## Work instruction
In the records below, find the lines that include "correctly" and copy each.

## Supplied records
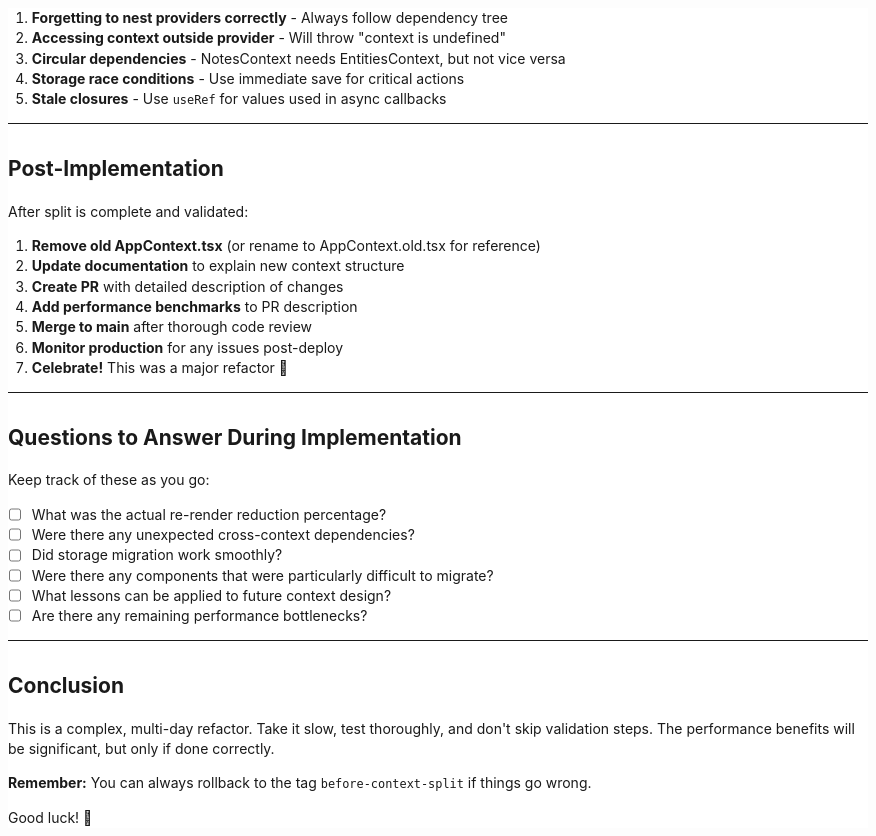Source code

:1. **Forgetting to nest providers correctly** - Always follow dependency tree
2. **Accessing context outside provider** - Will throw "context is undefined"
3. **Circular dependencies** - NotesContext needs EntitiesContext, but not vice versa
4. **Storage race conditions** - Use immediate save for critical actions
5. **Stale closures** - Use `useRef` for values used in async callbacks

---

## Post-Implementation

After split is complete and validated:

1. **Remove old AppContext.tsx** (or rename to AppContext.old.tsx for reference)
2. **Update documentation** to explain new context structure
3. **Create PR** with detailed description of changes
4. **Add performance benchmarks** to PR description
5. **Merge to main** after thorough code review
6. **Monitor production** for any issues post-deploy
7. **Celebrate!** This was a major refactor 🎉

---

## Questions to Answer During Implementation

Keep track of these as you go:

- [ ] What was the actual re-render reduction percentage?
- [ ] Were there any unexpected cross-context dependencies?
- [ ] Did storage migration work smoothly?
- [ ] Were there any components that were particularly difficult to migrate?
- [ ] What lessons can be applied to future context design?
- [ ] Are there any remaining performance bottlenecks?

---

## Conclusion

This is a complex, multi-day refactor. Take it slow, test thoroughly, and don't skip validation steps. The performance benefits will be significant, but only if done correctly.

**Remember:** You can always rollback to the tag `before-context-split` if things go wrong.

Good luck! 🚀

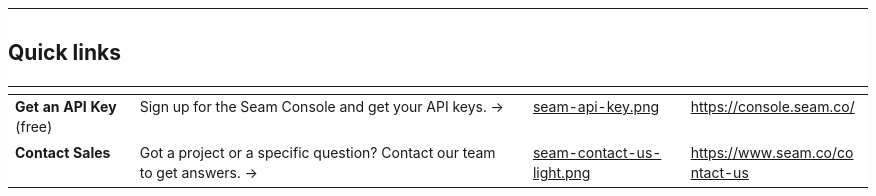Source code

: ***

## Quick links

<table data-card-size="large" data-view="cards"><thead><tr><th></th><th></th><th data-hidden></th><th data-hidden data-card-cover data-type="files"></th><th data-hidden data-card-target data-type="content-ref"></th></tr></thead><tbody><tr><td><strong>Get an API Key</strong> (free)</td><td>Sign up for the Seam Console and get your API keys. →</td><td></td><td><a href="../../.gitbook/assets/seam-api-key.png">seam-api-key.png</a></td><td><a href="https://console.seam.co/">https://console.seam.co/</a></td></tr><tr><td><strong>Contact Sales</strong></td><td>Got a project or a specific question? Contact our team to get answers. →</td><td></td><td><a href="../../.gitbook/assets/seam-contact-us-light.png">seam-contact-us-light.png</a></td><td><a href="https://www.seam.co/contact-us">https://www.seam.co/contact-us</a></td></tr></tbody></table>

## Response to the exercise
:1. **Forgetting to nest providers correctly** - Always follow dependency tree
This is a complex, multi-day refactor. Take it slow, test thoroughly, and don't skip validation steps. The performance benefits will be significant, but only if done correctly.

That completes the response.